Second-rate economic data is first-rate news for Wall Street these days. We don’t quite comprehend the logic. But the popular reasoning goes something like this…
Good economic data is bad for stocks. For it means the Fed will begin increasing rates sooner rather than later. Higher rates are bad for the stock market because of increased borrowing costs.
Nonetheless, bad economic data is also bad for stocks. For it means the economy could be slowing into recession. Declining corporate earnings and contracting growth should push stock prices down.
The sweet spot, however, is in the middling. Moderate growth means corporate earnings should hold. It also means the Fed will delay raising rates…which furthers Wall Street’s glee.

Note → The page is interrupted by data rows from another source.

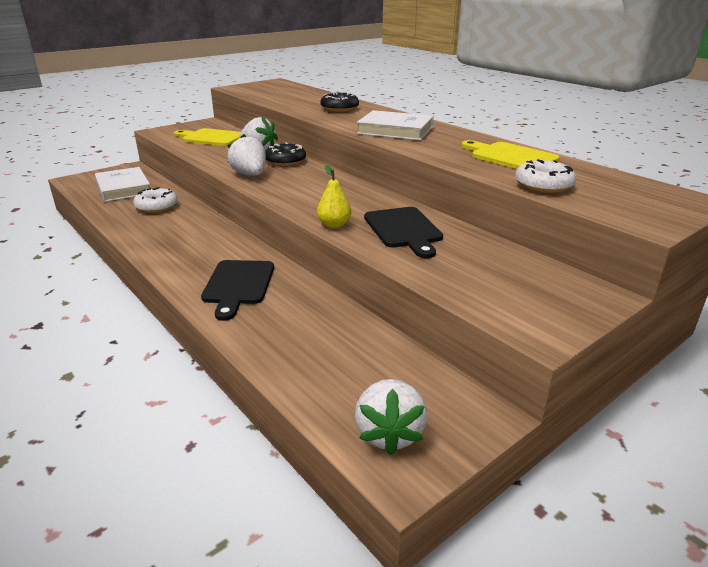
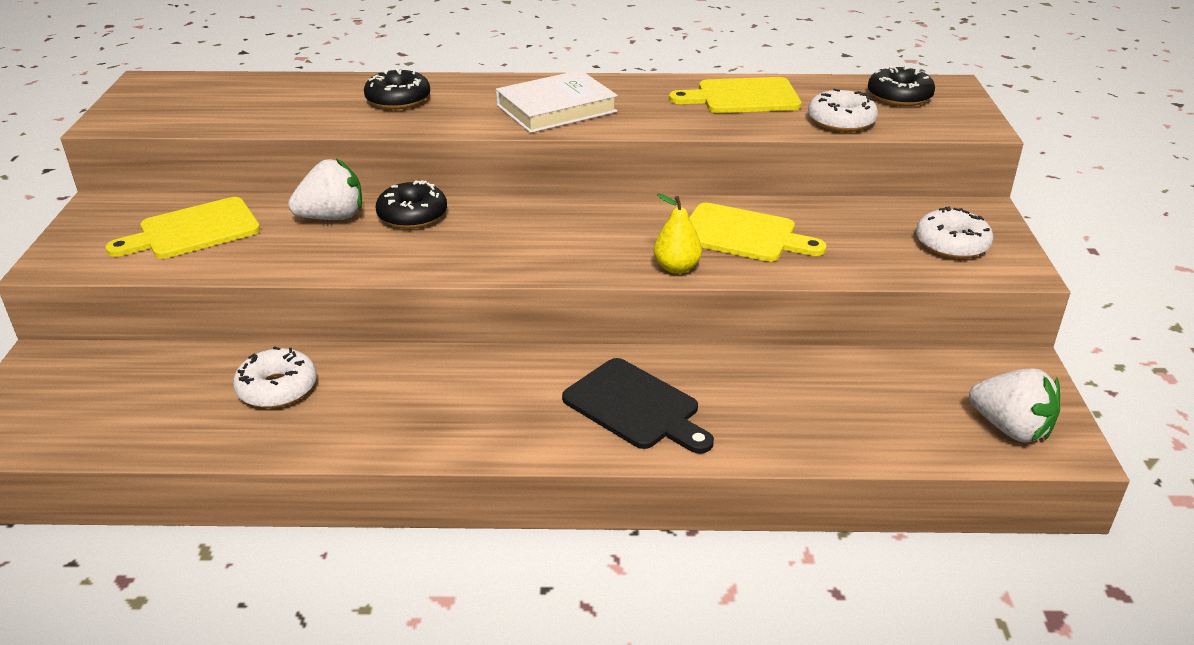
camera: 50 degrees left, 5 degrees up
white book [95,167,150,202] -> none
white strawberry [227,134,266,176] -> none
black cutting board [364,207,443,258] -> yellow cutting board [689,203,827,262]
none -> black donut [868,66,935,106]
none -> white donut [916,207,993,259]

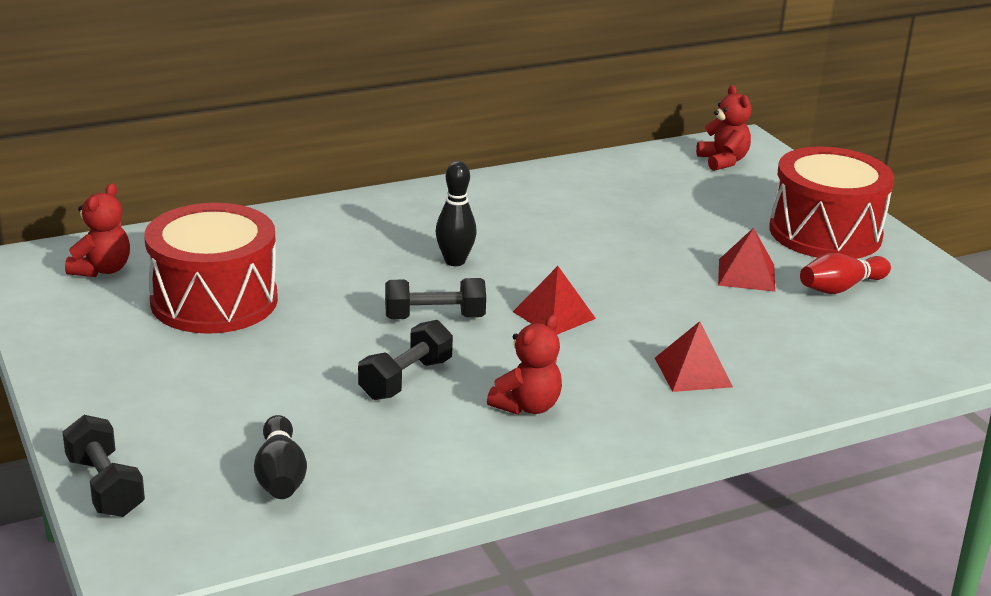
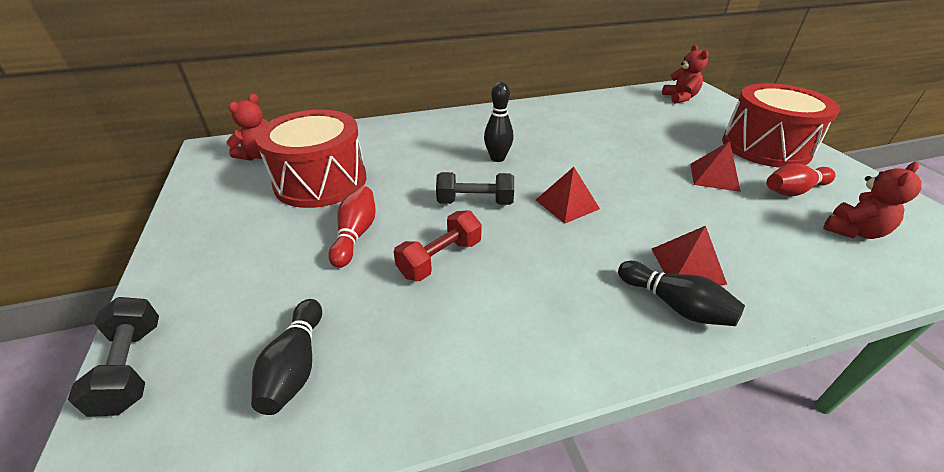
camera: 10 degrees right, 10 degrees up
black dumbbell [358,320,453,400] -> red dumbbell [394,210,482,281]
red teddy bear [487,315,562,415] -> red teddy bear moved to [823,162,922,239]
none -> red bowling pin [328,186,376,268]
none -> black bowling pin [618,261,745,326]

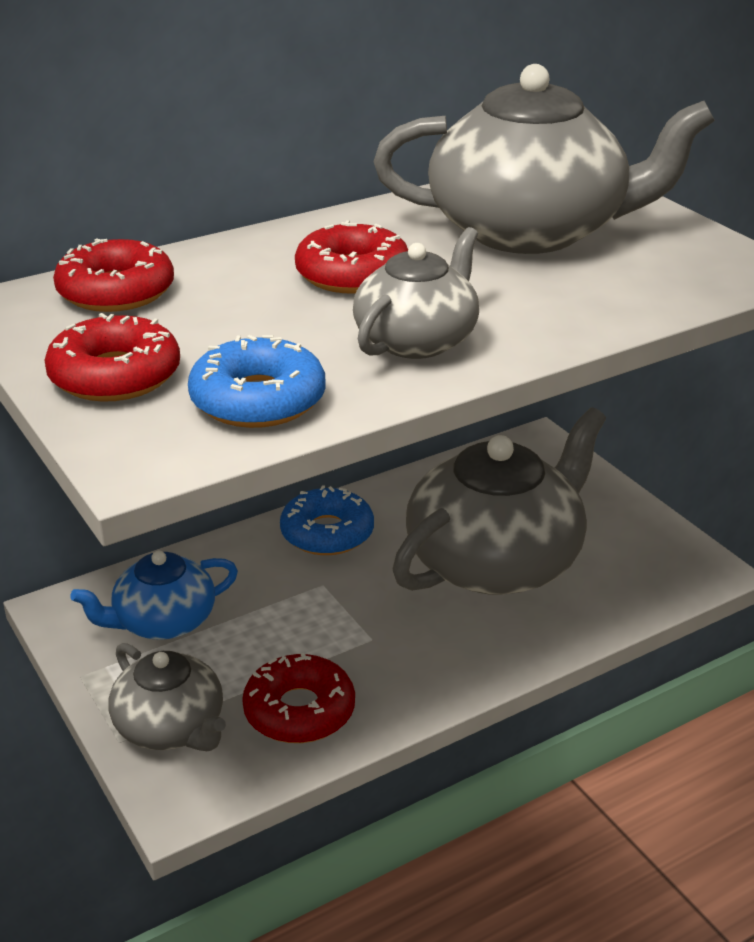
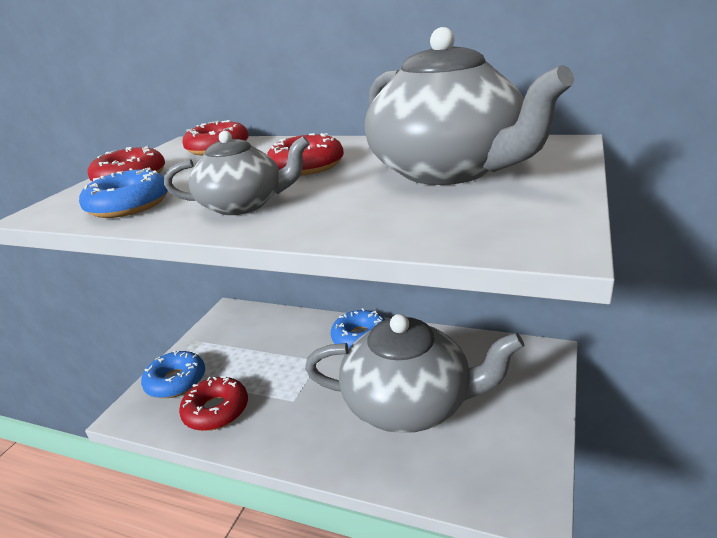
camera: 55 degrees right, 5 degrees down
blue teapot [71,551,238,640] -> none
grey teapot [109,643,226,751] -> blue donut [141,350,205,398]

This is simply absurd, we know. But just because it is absurd doesn’t mean we should deny it. We may not understand it, we may not agree with it. Yet it is happening all the same. Who are we to resist it?
Six Year Trend
This logic was fully evidenced last Friday. The Bureau of Labor Statistics reported 223,000 new jobs were created on April and Wall Street went bananas. The Dow ran up 267 points – a full 1.49 percent – on the news.
While this wasn’t a great employment report…it wasn’t a bad one either. The new jobs brought the unemployment rate down to 5.4 percent. At the same time the labor force participation rate rose by a tenth of a percent to 62.8 percent, just off its 37-year low.
The BLS report also showed meager wage growth. Workers are earning about 2.2 percent more than they were 12 months ago. Indeed, more is better than less. Still, this isn’t the type of wage growth that improves the lives of the vast majority.
Though investors celebrated the news. They believe they’ll continue to have their cake and eat it too. Moderate employment growth, first quarter GDP growth of 0.2 percent, and a CPI below the Fed’s 2 percent target, could push out a Fed rate increase until next year.
With a zero bound federal funds rate and ongoing monetary easing out of Europe and Japan, why shouldn’t stocks continue to rise? Naturally, we could come up with plenty of reasons. But the six year trend, and the Wall Street glee, says stocks will go up even further.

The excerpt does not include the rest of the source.